La petizione chiede inoltre di affrontare il problema degli equidi anziani, abbandonati, sequestrati, confiscati o non più utilizzabili nell'attività sportiva e produttiva.

Non chiediamo che lo Stato sostituisca il Terzo settore.

Chiediamo che il Terzo settore non venga costretto a sostituire lo Stato.

Una domanda molto semplice

Quanto vale un cavallo quando corre, gareggia o produce?

Possiamo spesso misurarlo.

Quanto vale quando è anziano, malato, sequestrato, abbandonato o semplicemente non più utile al mercato?

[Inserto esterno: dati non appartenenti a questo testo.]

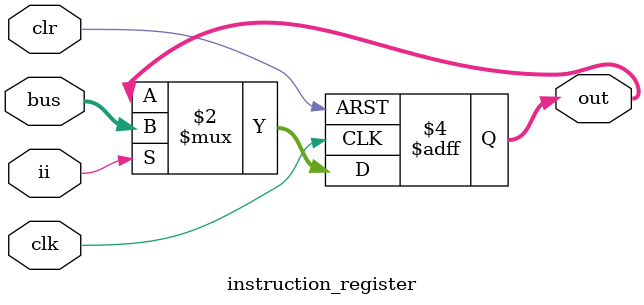
<source format=v>
module a_register(
	input [7:0] bus,
	input clk,
	input clr,
	input ai,
	output reg [7:0] out
);

always @(posedge clk or posedge clr) begin
	if(clr == 1'b1) begin
		out <= 0;
	end else if(ai == 1'b1) begin
		out <= bus;
	end
end

endmodule

module b_register(
	input [7:0] bus,
	input clk,
	input clr,
	input bi,
	output reg [7:0] out
);

always @(posedge clk or posedge clr) begin
	if(clr == 1'b1) begin
		out <= 0;
	end else if(bi == 1'b1) begin
		out <= bus;
	end
end

endmodule

module instruction_register(
	input [7:0] bus,
	input clk,
	input clr,
	input ii,
	output reg [7:0] out
);

always @(posedge clk or posedge clr) begin
	if(clr) begin
		out <= 0;
	end else if(ii) begin
		out <= bus;
	end
end

endmodule
</source>
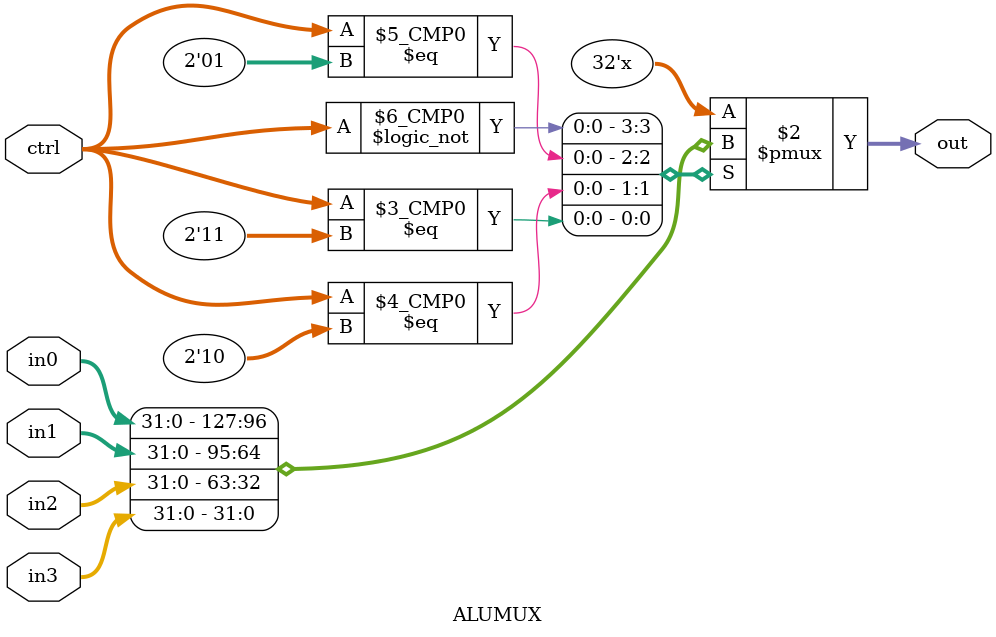
<source format=v>
`timescale 1ns / 1ns
module ALUMUX(in0,in1,in2,in3,ctrl,out);
input [31:0]in0;
input [31:0]in1;
input [31:0]in2;
input [31:0]in3;
input [1:0]ctrl;
output reg[31:0]out;

always @*
begin
	case(ctrl)
	2'b00:out<=in0;
	2'b01:out<=in1;
	2'b10:out<=in2;
	2'b11:out<=in3;
	endcase
end

endmodule

</source>
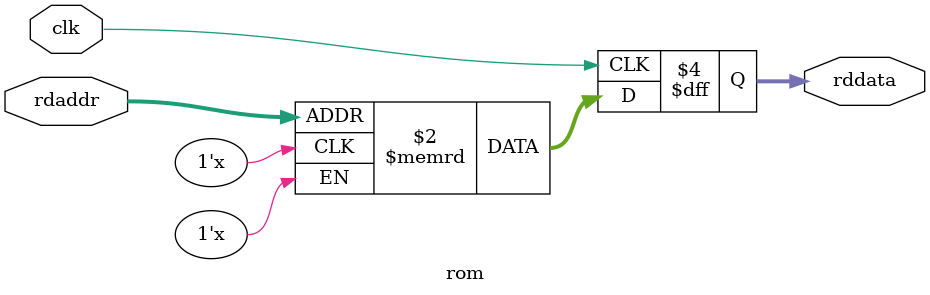
<source format=v>
module rom (
	clk,
	rdaddr,
	rddata
);
	parameter integer D_W = 32;
	parameter integer DEPTH = 768;
	parameter INIT = "NONE";
	input wire clk;
	input wire [$clog2(DEPTH) - 1:0] rdaddr;
	output reg signed [D_W - 1:0] rddata;
	(* rom_style = "distributed" *) reg [D_W - 1:0] mem [DEPTH - 1:0];
	initial if (INIT != "NONE")
		$readmemh(INIT, mem);
	always @(posedge clk) rddata <= mem[rdaddr];
endmodule

</source>
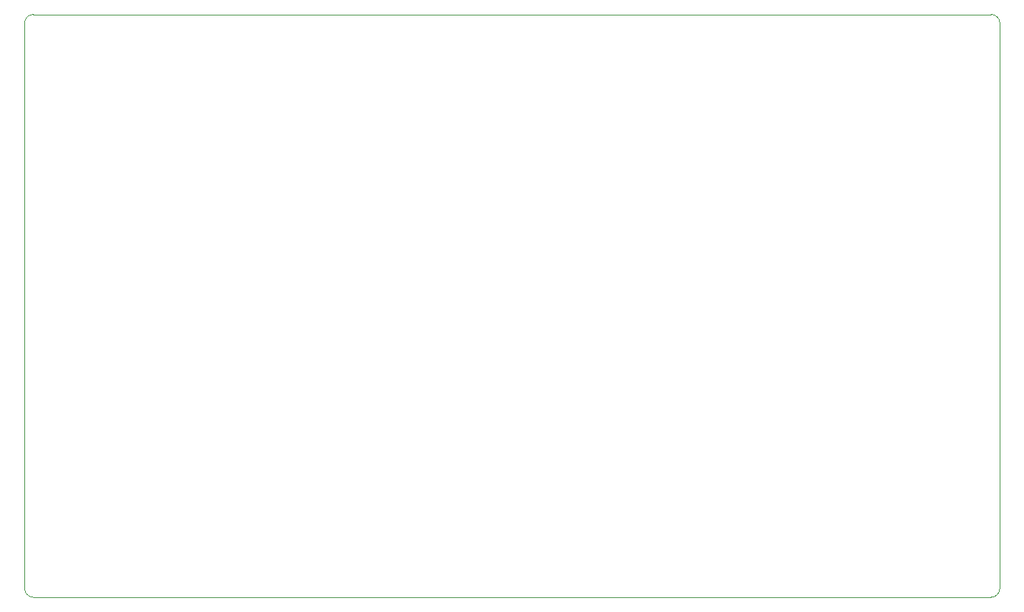
<source format=gbr>
G04 #@! TF.GenerationSoftware,KiCad,Pcbnew,(5.1.9)-1*
G04 #@! TF.CreationDate,2021-03-06T20:59:53-05:00*
G04 #@! TF.ProjectId,ya36,79613336-2e6b-4696-9361-645f70636258,rev?*
G04 #@! TF.SameCoordinates,Original*
G04 #@! TF.FileFunction,Profile,NP*
%FSLAX46Y46*%
G04 Gerber Fmt 4.6, Leading zero omitted, Abs format (unit mm)*
G04 Created by KiCad (PCBNEW (5.1.9)-1) date 2021-03-06 20:59:53*
%MOMM*%
%LPD*%
G01*
G04 APERTURE LIST*
G04 #@! TA.AperFunction,Profile*
%ADD10C,0.050000*%
G04 #@! TD*
G04 APERTURE END LIST*
D10*
X153000000Y-51000000D02*
X153000000Y-116000000D01*
X153000000Y-51000000D02*
G75*
G02*
X154000000Y-50000000I1000000J0D01*
G01*
X154000000Y-117000000D02*
X264000000Y-117000000D01*
X264000000Y-50000000D02*
G75*
G02*
X265000000Y-51000000I0J-1000000D01*
G01*
X154000000Y-117000000D02*
G75*
G02*
X153000000Y-116000000I0J1000000D01*
G01*
X265000000Y-116000000D02*
X265000000Y-51000000D01*
X264000000Y-50000000D02*
X154000000Y-50000000D01*
X265000000Y-116000000D02*
G75*
G02*
X264000000Y-117000000I-1000000J0D01*
G01*
M02*

</source>
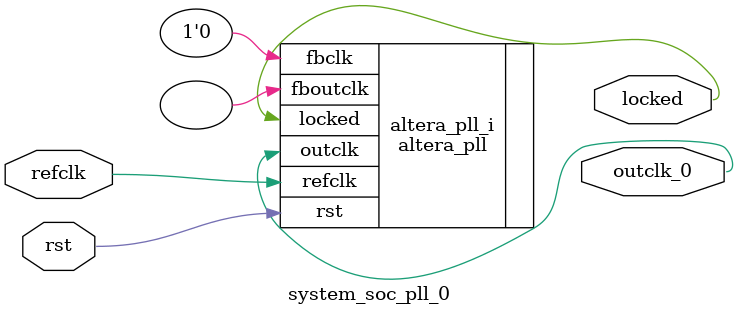
<source format=v>
`timescale 1ns/10ps
module  system_soc_pll_0(

	// interface 'refclk'
	input wire refclk,

	// interface 'reset'
	input wire rst,

	// interface 'outclk0'
	output wire outclk_0,

	// interface 'locked'
	output wire locked
);

	altera_pll #(
		.fractional_vco_multiplier("false"),
		.reference_clock_frequency("100.0 MHz"),
		.operation_mode("direct"),
		.number_of_clocks(1),
		.output_clock_frequency0("50.000000 MHz"),
		.phase_shift0("0 ps"),
		.duty_cycle0(50),
		.output_clock_frequency1("0 MHz"),
		.phase_shift1("0 ps"),
		.duty_cycle1(50),
		.output_clock_frequency2("0 MHz"),
		.phase_shift2("0 ps"),
		.duty_cycle2(50),
		.output_clock_frequency3("0 MHz"),
		.phase_shift3("0 ps"),
		.duty_cycle3(50),
		.output_clock_frequency4("0 MHz"),
		.phase_shift4("0 ps"),
		.duty_cycle4(50),
		.output_clock_frequency5("0 MHz"),
		.phase_shift5("0 ps"),
		.duty_cycle5(50),
		.output_clock_frequency6("0 MHz"),
		.phase_shift6("0 ps"),
		.duty_cycle6(50),
		.output_clock_frequency7("0 MHz"),
		.phase_shift7("0 ps"),
		.duty_cycle7(50),
		.output_clock_frequency8("0 MHz"),
		.phase_shift8("0 ps"),
		.duty_cycle8(50),
		.output_clock_frequency9("0 MHz"),
		.phase_shift9("0 ps"),
		.duty_cycle9(50),
		.output_clock_frequency10("0 MHz"),
		.phase_shift10("0 ps"),
		.duty_cycle10(50),
		.output_clock_frequency11("0 MHz"),
		.phase_shift11("0 ps"),
		.duty_cycle11(50),
		.output_clock_frequency12("0 MHz"),
		.phase_shift12("0 ps"),
		.duty_cycle12(50),
		.output_clock_frequency13("0 MHz"),
		.phase_shift13("0 ps"),
		.duty_cycle13(50),
		.output_clock_frequency14("0 MHz"),
		.phase_shift14("0 ps"),
		.duty_cycle14(50),
		.output_clock_frequency15("0 MHz"),
		.phase_shift15("0 ps"),
		.duty_cycle15(50),
		.output_clock_frequency16("0 MHz"),
		.phase_shift16("0 ps"),
		.duty_cycle16(50),
		.output_clock_frequency17("0 MHz"),
		.phase_shift17("0 ps"),
		.duty_cycle17(50),
		.pll_type("General"),
		.pll_subtype("General")
	) altera_pll_i (
		.rst	(rst),
		.outclk	({outclk_0}),
		.locked	(locked),
		.fboutclk	( ),
		.fbclk	(1'b0),
		.refclk	(refclk)
	);
endmodule


</source>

Economicamente, forse poco.

Ma la responsabilità pubblica non dovrebbe essere calcolata sulla base del prezzo dell'animale.

Horse Angels porta questa domanda alla Camera dei deputati perché è arrivato il momento di costruire una politica che non si occupi soltanto dei cavalli che stanno davanti.

Una politica davvero responsabile deve occuparsi anche di quelli che restano indietro.

Il valore economico di un cavallo può finire.

La responsabilità nei suoi confronti no.